Exercise brief:
Would you pull out every one of the items below and copy each one word for word, without changing anything?

Input material:
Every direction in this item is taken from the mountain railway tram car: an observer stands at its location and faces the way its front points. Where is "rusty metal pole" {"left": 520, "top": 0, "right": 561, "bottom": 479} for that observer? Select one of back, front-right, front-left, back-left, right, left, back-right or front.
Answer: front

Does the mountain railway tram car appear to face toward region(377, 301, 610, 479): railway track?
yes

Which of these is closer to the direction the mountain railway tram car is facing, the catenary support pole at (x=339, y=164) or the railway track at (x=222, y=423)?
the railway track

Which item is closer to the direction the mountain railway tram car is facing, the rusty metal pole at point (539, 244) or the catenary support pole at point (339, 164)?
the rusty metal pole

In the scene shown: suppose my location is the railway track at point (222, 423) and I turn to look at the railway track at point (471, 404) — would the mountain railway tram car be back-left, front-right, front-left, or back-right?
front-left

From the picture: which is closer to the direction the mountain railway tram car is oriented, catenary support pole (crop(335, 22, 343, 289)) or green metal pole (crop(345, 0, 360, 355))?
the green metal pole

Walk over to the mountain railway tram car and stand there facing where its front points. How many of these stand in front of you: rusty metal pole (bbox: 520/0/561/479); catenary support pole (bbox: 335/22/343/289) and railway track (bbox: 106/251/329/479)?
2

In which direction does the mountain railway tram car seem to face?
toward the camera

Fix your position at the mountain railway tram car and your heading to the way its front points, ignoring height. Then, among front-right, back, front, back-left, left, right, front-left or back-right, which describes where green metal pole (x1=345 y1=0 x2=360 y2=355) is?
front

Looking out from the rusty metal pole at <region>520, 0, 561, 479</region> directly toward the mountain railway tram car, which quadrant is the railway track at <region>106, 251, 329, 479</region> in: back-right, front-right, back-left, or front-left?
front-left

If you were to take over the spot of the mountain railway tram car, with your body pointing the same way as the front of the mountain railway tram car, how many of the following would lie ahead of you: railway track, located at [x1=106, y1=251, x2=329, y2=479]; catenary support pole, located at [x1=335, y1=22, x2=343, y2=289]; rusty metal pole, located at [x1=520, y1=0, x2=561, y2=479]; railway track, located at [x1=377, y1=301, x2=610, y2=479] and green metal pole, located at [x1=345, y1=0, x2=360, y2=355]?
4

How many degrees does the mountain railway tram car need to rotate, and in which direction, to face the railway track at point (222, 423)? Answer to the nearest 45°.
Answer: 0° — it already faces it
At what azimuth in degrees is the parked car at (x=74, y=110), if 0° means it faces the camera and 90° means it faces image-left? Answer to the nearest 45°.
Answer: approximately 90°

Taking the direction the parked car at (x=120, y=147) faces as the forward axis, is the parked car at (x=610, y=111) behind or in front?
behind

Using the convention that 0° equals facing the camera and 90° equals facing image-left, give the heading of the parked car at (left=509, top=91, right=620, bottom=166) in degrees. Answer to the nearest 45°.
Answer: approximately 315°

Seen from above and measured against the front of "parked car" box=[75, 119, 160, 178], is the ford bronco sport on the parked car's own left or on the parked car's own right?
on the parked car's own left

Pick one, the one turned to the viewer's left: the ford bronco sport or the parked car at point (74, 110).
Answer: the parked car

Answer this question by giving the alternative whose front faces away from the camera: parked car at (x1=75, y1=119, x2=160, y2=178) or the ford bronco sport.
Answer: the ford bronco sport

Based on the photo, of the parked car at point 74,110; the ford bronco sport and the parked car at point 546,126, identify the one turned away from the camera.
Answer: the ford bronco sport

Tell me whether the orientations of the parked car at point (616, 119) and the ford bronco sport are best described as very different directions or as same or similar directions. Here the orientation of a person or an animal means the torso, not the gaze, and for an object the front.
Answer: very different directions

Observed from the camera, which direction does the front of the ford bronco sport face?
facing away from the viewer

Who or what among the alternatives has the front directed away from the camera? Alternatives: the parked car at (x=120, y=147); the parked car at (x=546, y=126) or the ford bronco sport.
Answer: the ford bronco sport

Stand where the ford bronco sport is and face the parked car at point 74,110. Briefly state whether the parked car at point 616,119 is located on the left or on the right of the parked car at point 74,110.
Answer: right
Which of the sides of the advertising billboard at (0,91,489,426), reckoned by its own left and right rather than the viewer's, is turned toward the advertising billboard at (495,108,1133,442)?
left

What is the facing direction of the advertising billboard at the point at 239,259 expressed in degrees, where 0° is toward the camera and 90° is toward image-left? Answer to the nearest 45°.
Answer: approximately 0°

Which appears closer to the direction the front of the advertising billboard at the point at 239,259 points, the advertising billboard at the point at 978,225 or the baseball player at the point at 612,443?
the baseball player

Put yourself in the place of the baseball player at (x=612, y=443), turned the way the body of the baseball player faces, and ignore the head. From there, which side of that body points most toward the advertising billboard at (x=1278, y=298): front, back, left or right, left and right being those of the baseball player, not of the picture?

Output for this exercise:
Every direction in this item is taken from the mountain railway tram car: an observer stands at its location and faces the way its front points. Where is "rusty metal pole" {"left": 520, "top": 0, "right": 561, "bottom": 479} for that observer? Select one of back, front-right, front-left, back-left, right, left, back-right or front.
Answer: front

Does the mountain railway tram car appear to face toward region(377, 301, 610, 479): railway track?
yes

Which of these is closer to the direction the mountain railway tram car is facing, the catenary support pole at (x=339, y=164) or the railway track at (x=222, y=423)?
the railway track

Which item is closer to the direction the mountain railway tram car is facing, the rusty metal pole at point (539, 244) or the catenary support pole at point (339, 164)?
the rusty metal pole

In the scene shown: suppose my location is the railway track at point (222, 423) and I turn to look at the railway track at point (471, 404) — would the mountain railway tram car be back-left, front-right, front-left, or back-right?
front-left

From the picture: which is closer to the direction the mountain railway tram car is oriented, catenary support pole (crop(335, 22, 343, 289)) or green metal pole (crop(345, 0, 360, 355))?
the green metal pole

Walk over to the mountain railway tram car and stand there facing where its front points. How many of these stand in front of you: rusty metal pole (bbox: 520/0/561/479); catenary support pole (bbox: 335/22/343/289) and railway track (bbox: 106/251/329/479)?
2

In which direction does the mountain railway tram car seem to face?
toward the camera

Fix your position at the mountain railway tram car and your heading to the way its front points, ignoring height. Then, among front-right, back, front, back-left, left, right, front-left or back-right, which describes where green metal pole (x1=345 y1=0 x2=360 y2=355) is?
front

Looking out from the rusty metal pole at <region>520, 0, 561, 479</region> directly toward the mountain railway tram car, which quadrant is the railway track at <region>106, 251, 329, 479</region> in: back-right, front-right, back-left, or front-left?
front-left

If you were to take over the spot of the mountain railway tram car, with your body pointing the same way as the front of the mountain railway tram car, how many of the following would lie ahead of you: railway track, located at [x1=106, y1=251, x2=329, y2=479]; catenary support pole, located at [x1=335, y1=22, x2=343, y2=289]; rusty metal pole, located at [x1=520, y1=0, x2=561, y2=479]; railway track, located at [x1=377, y1=301, x2=610, y2=479] and green metal pole, located at [x1=345, y1=0, x2=360, y2=355]?
4

How many degrees does the mountain railway tram car need to rotate, and in which direction, to face the railway track at point (222, 423)? Answer to the nearest 45°.
Answer: 0° — it already faces it
At what azimuth in degrees is the parked car at (x=74, y=110), if 0° means it faces the camera and 90° means it faces image-left? Answer to the nearest 45°.
Answer: approximately 90°

Taking the direction the parked car at (x=120, y=147) faces as the forward axis, is the parked car at (x=610, y=111) behind or in front?
behind

Using the convention that 0° equals facing the camera and 90° equals facing image-left, give the heading of the parked car at (left=509, top=91, right=620, bottom=166) in degrees. Answer to the nearest 45°.
Answer: approximately 315°

Seen from above and measured against the front of "parked car" box=[75, 119, 160, 178], is the ford bronco sport on the parked car's own left or on the parked car's own right?
on the parked car's own left

Pick one, the one turned to the viewer's left: the ford bronco sport or the parked car at point (74, 110).
Answer: the parked car

Answer this question by giving the alternative whose front faces away from the camera: parked car at (x1=75, y1=119, x2=160, y2=178) or the ford bronco sport.
Answer: the ford bronco sport

Based on the photo, of the parked car at point 74,110; the ford bronco sport and the parked car at point 546,126, identify the one turned away from the camera.
Answer: the ford bronco sport

Tell me whether the orientations of the parked car at point (616, 119) and the ford bronco sport are best described as very different directions or as same or similar directions. Here the orientation of a person or an animal means the torso, not the gaze, and for an object the front.
Answer: very different directions

Observed from the camera, which direction does the front of the ford bronco sport face?
facing away from the viewer

Who or what among the alternatives has the front directed away from the camera? Alternatives: the parked car at (x=120, y=147); the parked car at (x=546, y=126) or the ford bronco sport.
Answer: the ford bronco sport

Stand where the ford bronco sport is and face the parked car at point 74,110. Briefly state whether the parked car at point 616,119 is located on the left or on the right of the parked car at point 74,110.
Answer: right
Which of the sides of the advertising billboard at (0,91,489,426), reckoned by its own left and right rather than the viewer's, is turned toward the advertising billboard at (495,108,1133,442)?
left

What is the facing direction of the advertising billboard at the point at 239,259 expressed in degrees, where 0° is toward the camera and 90° is toward image-left? Answer to the nearest 45°.
Answer: approximately 0°

Which appears closer to the direction the front of the advertising billboard at the point at 239,259 points, the advertising billboard at the point at 978,225 or the baseball player at the point at 612,443?
the baseball player

Put yourself in the place of the baseball player at (x=612, y=443), turned the way the body of the baseball player faces, and ignore the head. From there, which side of that body points most toward the advertising billboard at (x=1278, y=298): front, back, left or right, left and right being those of the baseball player, not of the picture?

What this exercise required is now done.